Automattic / knox

S3 Lib
MIT License
1.74k stars 285 forks source link

Support use of IAM roles on EC2 instance to avoid passing credentials #262

Open boutell opened 9 years ago

boutell commented 9 years ago

The key and secret are currently hard requirements, but AWS also supports configuring an EC2 instance to be trusted automatically. Here's how it is done with the official AWS SDK for node:

http://docs.aws.amazon.com/AWSJavaScriptSDK/guide/node-configuring.html

It would be helpful to have this feature in knox as well.

dancet commented 9 years ago

I'd love to see this also.

makered commented 9 years ago

yes please!

russel1237 commented 9 years ago

:+1:

markstos commented 9 years ago

+1

domenic commented 9 years ago

Pull requests welcome, +1s discouraged.

boutell commented 9 years ago

It would be very helpful to have a response to this question before investing too much coding time at this point:

https://github.com/LearnBoost/knox/issues/263

boutell commented 9 years ago

(I don't mean to be obnoxious. I greatly appreciate knox and the value I've received from it.)

garrettheel commented 9 years ago

+1

tonymet commented 7 years ago

I created a wrapper knox-ec2-role to fetch the creds & secure token from EC2 metadata. You can use your existing knox code just call the authenticate method beforehand.

e.g.

knoxec2.authenticate({bucket: 'my-bucket'}, {timeout: 5000})
  .then(function(client){
    var object = { foo: "bar" };
    var string = JSON.stringify(object);
    var req = client.put('/test/obj.json', {
        'Content-Length': Buffer.byteLength(string)
      , 'Content-Type': 'application/json'
    });
    req.on('response', function(res){
      if (200 == res.statusCode) {
        console.log('saved to %s', req.url);
      }
    });
    req.end(string);
  })
markstos commented 7 years ago

@tonymet Thanks! Maybe the knox developers can merge a version of your code.

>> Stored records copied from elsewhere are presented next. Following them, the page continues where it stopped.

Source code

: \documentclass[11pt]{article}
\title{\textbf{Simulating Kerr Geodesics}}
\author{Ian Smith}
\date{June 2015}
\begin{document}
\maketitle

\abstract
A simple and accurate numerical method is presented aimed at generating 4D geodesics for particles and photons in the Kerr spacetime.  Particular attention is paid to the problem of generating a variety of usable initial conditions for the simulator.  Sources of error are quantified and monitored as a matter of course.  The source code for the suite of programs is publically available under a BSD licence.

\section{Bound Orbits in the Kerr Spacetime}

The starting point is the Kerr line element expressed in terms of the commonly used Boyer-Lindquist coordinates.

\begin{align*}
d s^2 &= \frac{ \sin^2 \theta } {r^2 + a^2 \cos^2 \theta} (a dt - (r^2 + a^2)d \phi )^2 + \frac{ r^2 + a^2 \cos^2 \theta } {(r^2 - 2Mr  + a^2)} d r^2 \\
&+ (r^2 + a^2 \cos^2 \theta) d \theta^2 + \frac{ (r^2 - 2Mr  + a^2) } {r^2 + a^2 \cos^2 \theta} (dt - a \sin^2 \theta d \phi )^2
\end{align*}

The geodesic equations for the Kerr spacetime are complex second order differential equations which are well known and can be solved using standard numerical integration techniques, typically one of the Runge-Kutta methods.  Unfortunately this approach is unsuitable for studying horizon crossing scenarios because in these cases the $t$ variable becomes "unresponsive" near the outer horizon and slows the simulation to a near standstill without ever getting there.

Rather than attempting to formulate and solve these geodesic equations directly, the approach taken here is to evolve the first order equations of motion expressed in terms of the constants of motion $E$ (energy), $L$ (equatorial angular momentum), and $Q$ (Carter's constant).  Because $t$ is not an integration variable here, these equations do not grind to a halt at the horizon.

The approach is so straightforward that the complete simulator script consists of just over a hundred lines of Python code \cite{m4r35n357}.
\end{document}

markstos commented 5 years ago

@mattbriancon Good tip. This seems worth adding to the Knox documentation. Knox users may also be interested to now about the resolvePromise() method which provides a Promise-based API as an alternative to the callback API: https://docs.aws.amazon.com/AWSJavaScriptSDK/latest/AWS/CredentialProviderChain.html#resolvePromise-property

mattbriancon commented 5 years ago

@markstos removed my post because I spoke too soon 🤐. The credentials were accepted but I was fooled by a different request to S3. The access keys only work with an accompanying session token but knox won't accept it anymore. Switching everything over to use the aws-sdk.

markstos commented 5 years ago

@mattbriancon From reviewing my own package.json, it looks we switched from Knox to aws-sdk some time ago as well. I'm going to unsubscribe from this thread.

boutell commented 5 years ago

Unsubscribed as well, uploadfs switched to the aws-sdk a while back. Others seem interested though so I won't close the ticket.

markstos commented 5 years ago

Oh Hello, @boutell I was a Wusage customer (via Summersault) years ago. I'm surprised it's missing from the list of things you are known for: https://punkave.com/about/tom-boutell :wink: Our hosting accounts often used for disk space for Wusage stats then the actual content, but we loved the graphs.

boutell commented 5 years ago

Thanks for the blast from the past (:

As to those wondering what to do after knox, for what it's worth the AWS SDK has been trouble-free in uploadfs. Which is itself worth looking at if it covers your use case, since it also has drivers for local file storage and azure built in.